>> start Data in this exercise

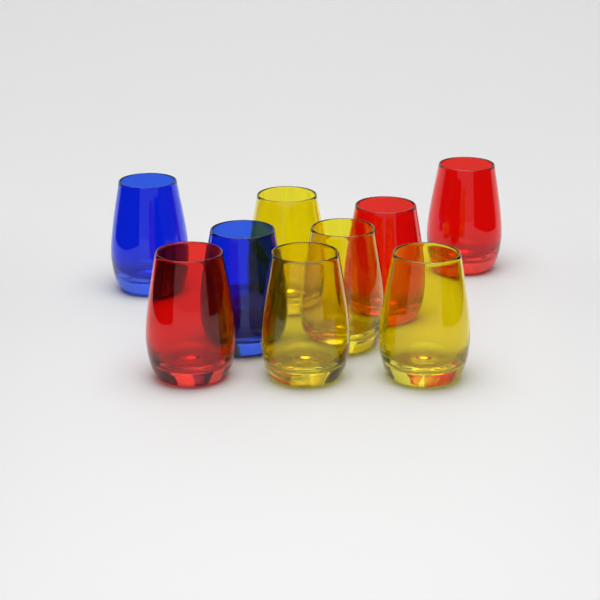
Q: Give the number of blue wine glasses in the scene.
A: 2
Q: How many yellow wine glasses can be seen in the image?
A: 4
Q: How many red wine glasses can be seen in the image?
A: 3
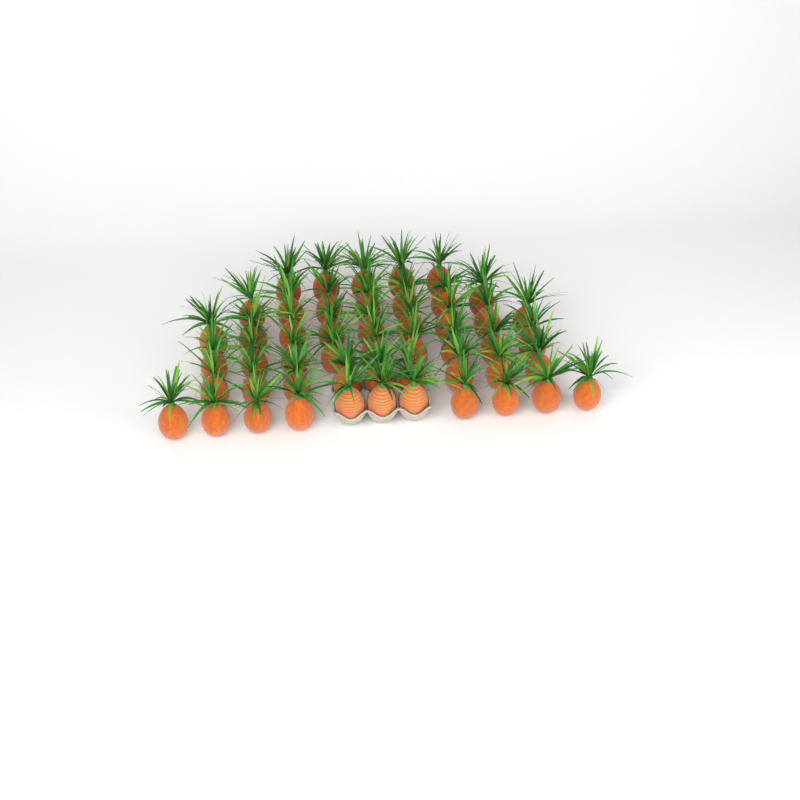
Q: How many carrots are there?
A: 50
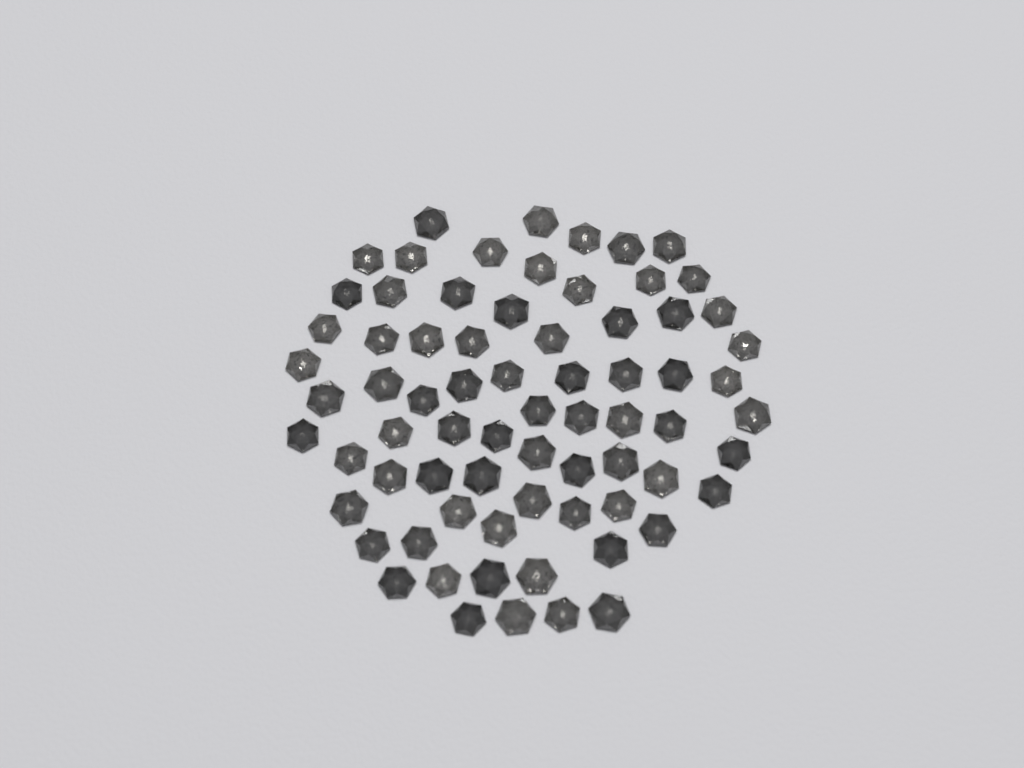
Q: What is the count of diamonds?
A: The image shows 72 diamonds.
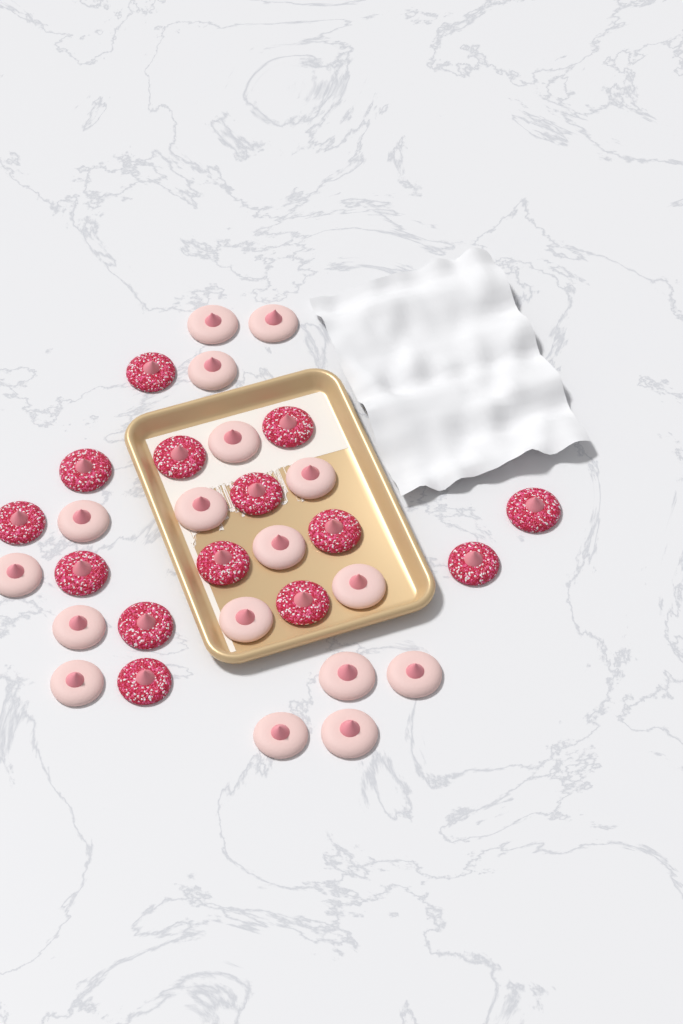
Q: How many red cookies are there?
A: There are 14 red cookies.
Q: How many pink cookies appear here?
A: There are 17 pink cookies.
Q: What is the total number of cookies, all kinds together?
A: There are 31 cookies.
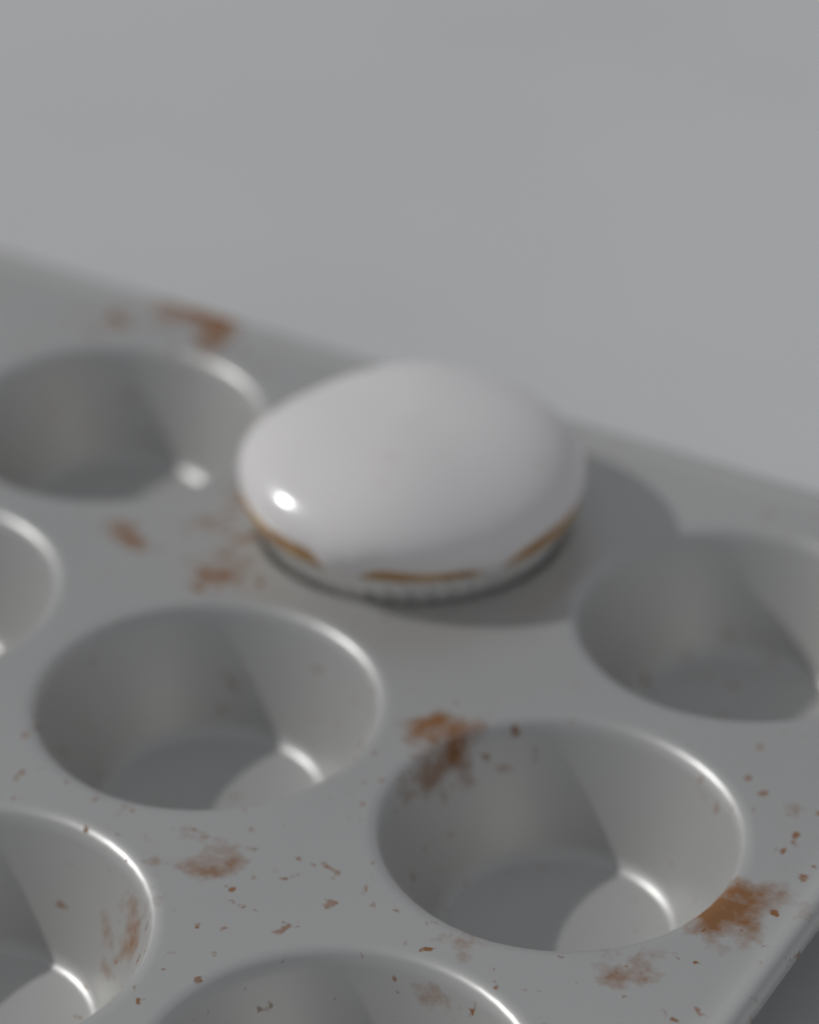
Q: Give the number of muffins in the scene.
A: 1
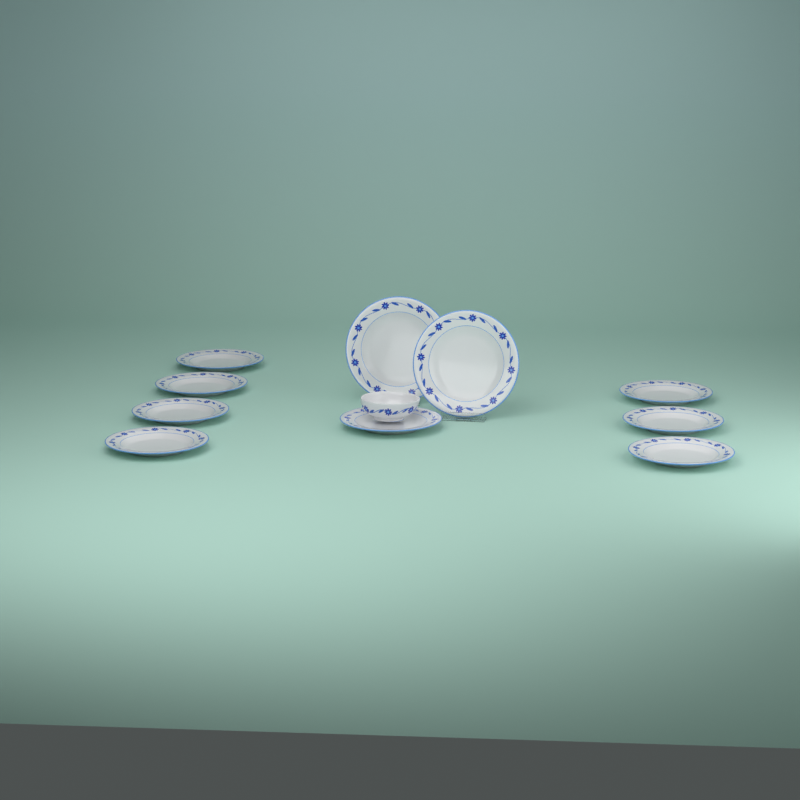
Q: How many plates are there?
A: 10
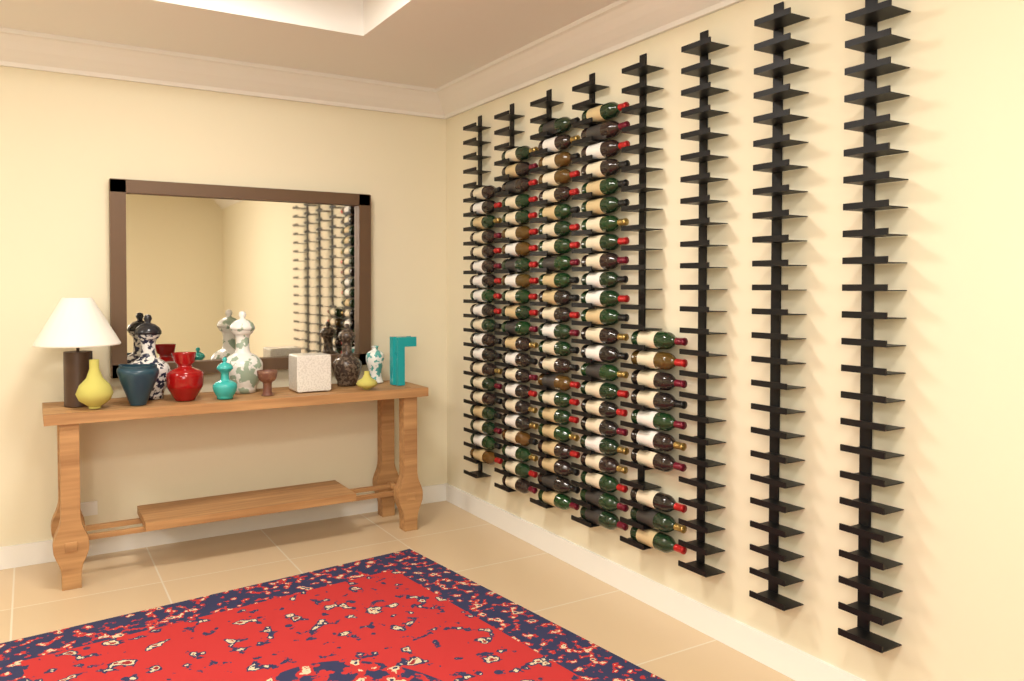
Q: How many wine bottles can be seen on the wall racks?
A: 97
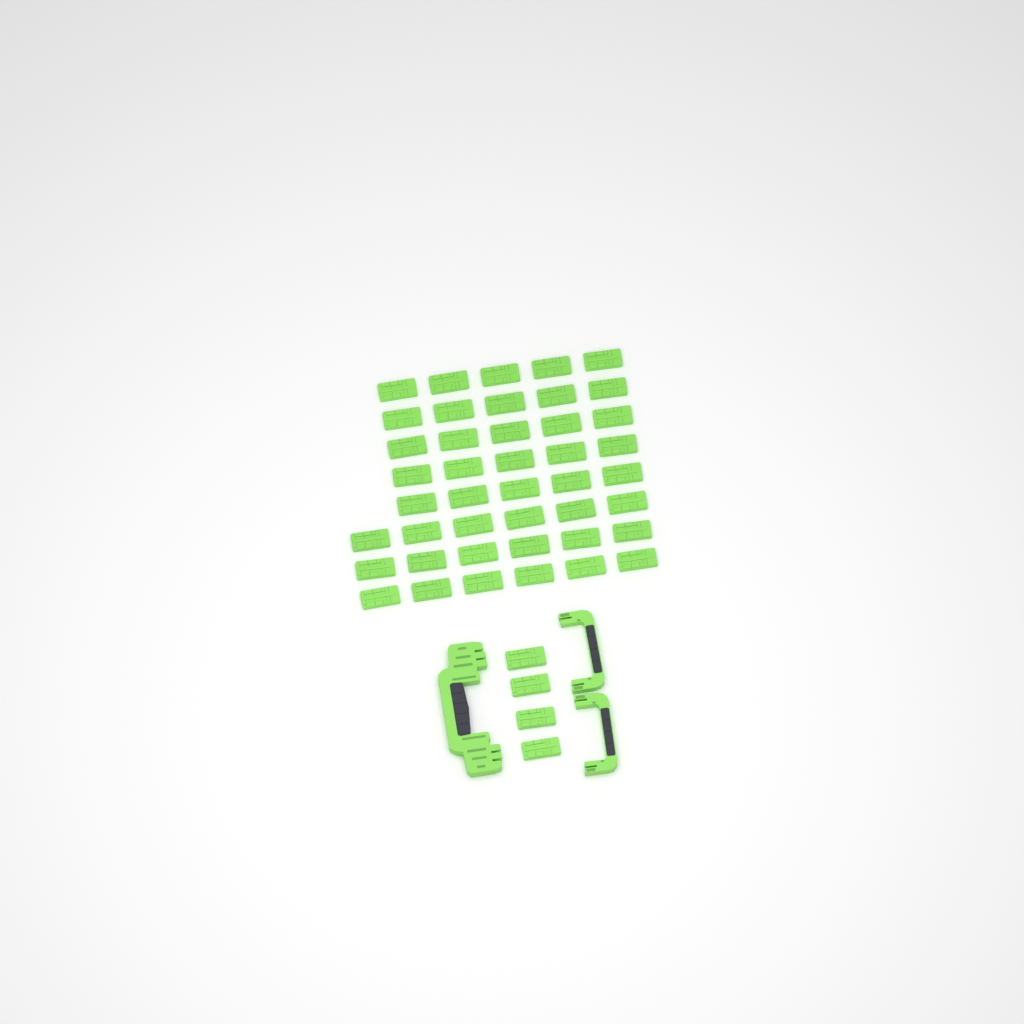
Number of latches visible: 47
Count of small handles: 2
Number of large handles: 1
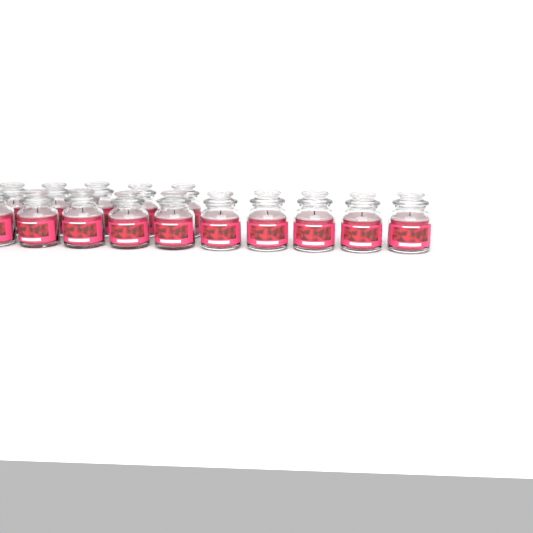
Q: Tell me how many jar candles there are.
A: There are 15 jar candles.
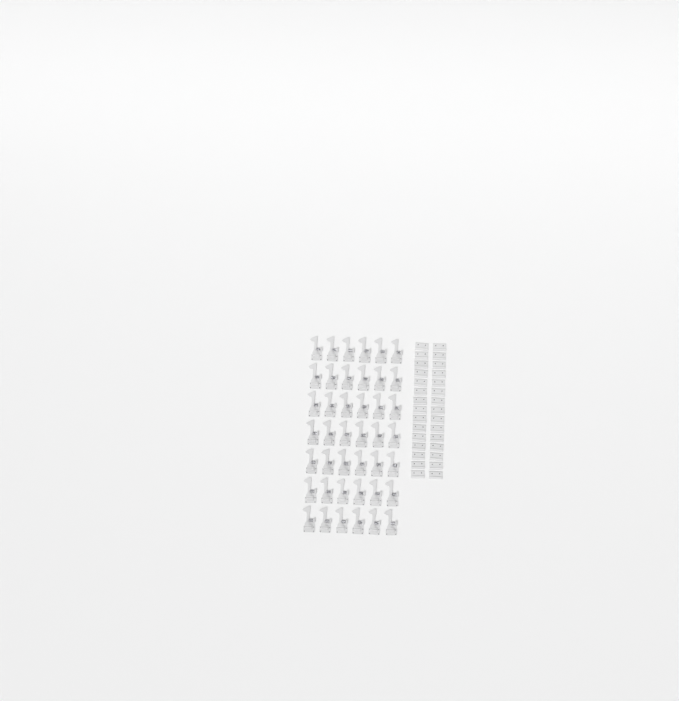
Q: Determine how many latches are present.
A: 42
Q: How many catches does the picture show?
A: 30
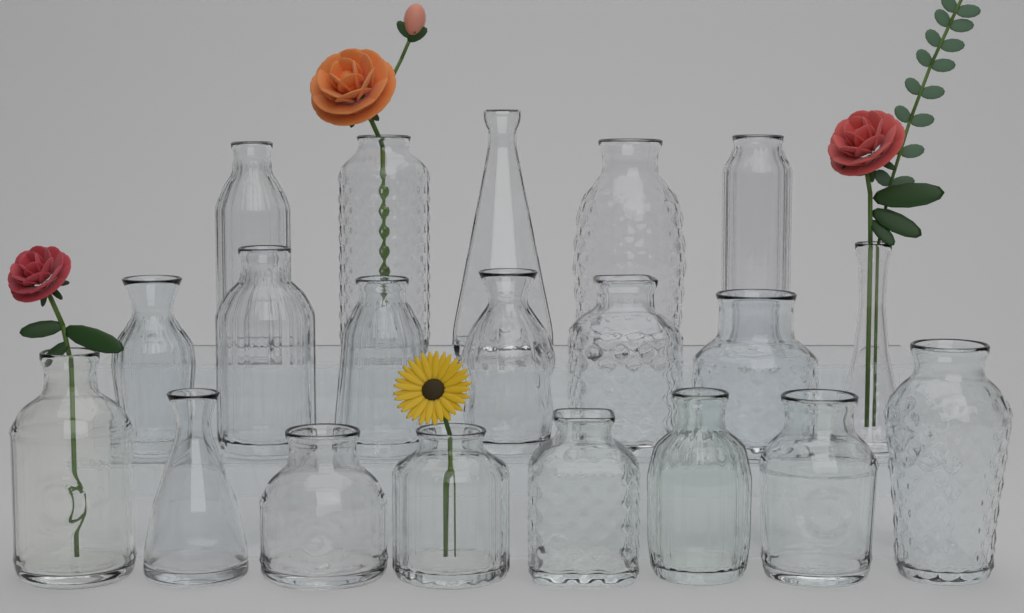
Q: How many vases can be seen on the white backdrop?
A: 20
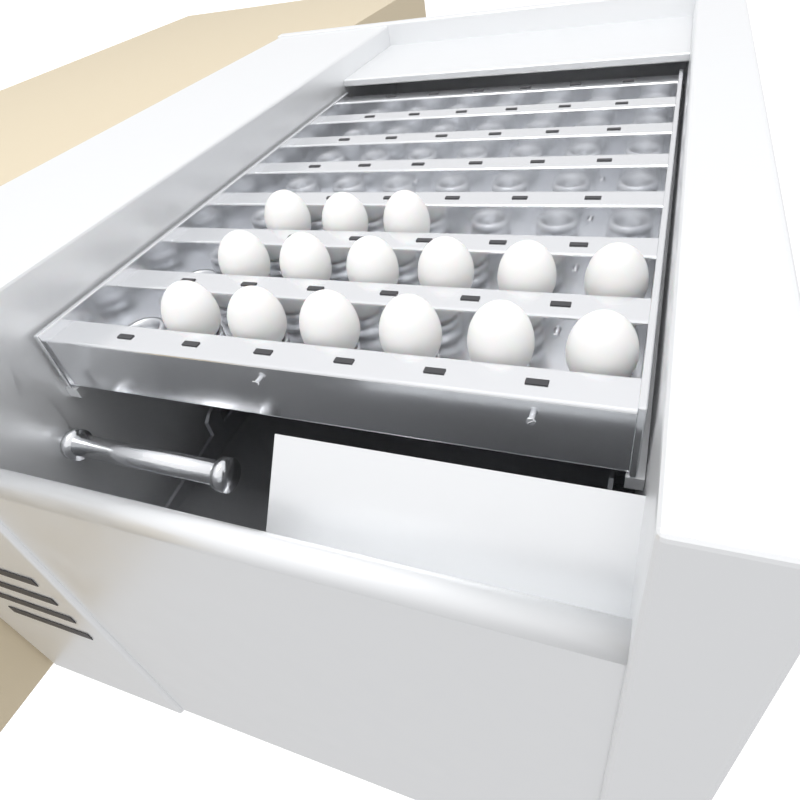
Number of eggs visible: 15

>> end Data in this exercise

**Task**
Lay out the listing above as a numbered list, one line per item, skipping blank lines and leaving out the pictures.

**Task answer**
1. Q: Give the number of blue wine glasses in the scene.
2. A: 2
3. Q: How many yellow wine glasses can be seen in the image?
4. A: 4
5. Q: How many red wine glasses can be seen in the image?
6. A: 3
7. Q: How many carrots are there?
8. A: 50
9. Q: What is the count of diamonds?
10. A: The image shows 72 diamonds.
11. Q: How many red cookies are there?
12. A: There are 14 red cookies.
13. Q: How many pink cookies appear here?
14. A: There are 17 pink cookies.
15. Q: What is the total number of cookies, all kinds together?
16. A: There are 31 cookies.
17. Q: Give the number of muffins in the scene.
18. A: 1
19. Q: How many plates are there?
20. A: 10
21. Q: How many wine bottles can be seen on the wall racks?
22. A: 97
23. Number of latches visible: 47
24. Count of small handles: 2
25. Number of large handles: 1
26. Q: Tell me how many jar candles there are.
27. A: There are 15 jar candles.
28. Q: Determine how many latches are present.
29. A: 42
30. Q: How many catches does the picture show?
31. A: 30
32. Q: How many vases can be seen on the white backdrop?
33. A: 20
34. Number of eggs visible: 15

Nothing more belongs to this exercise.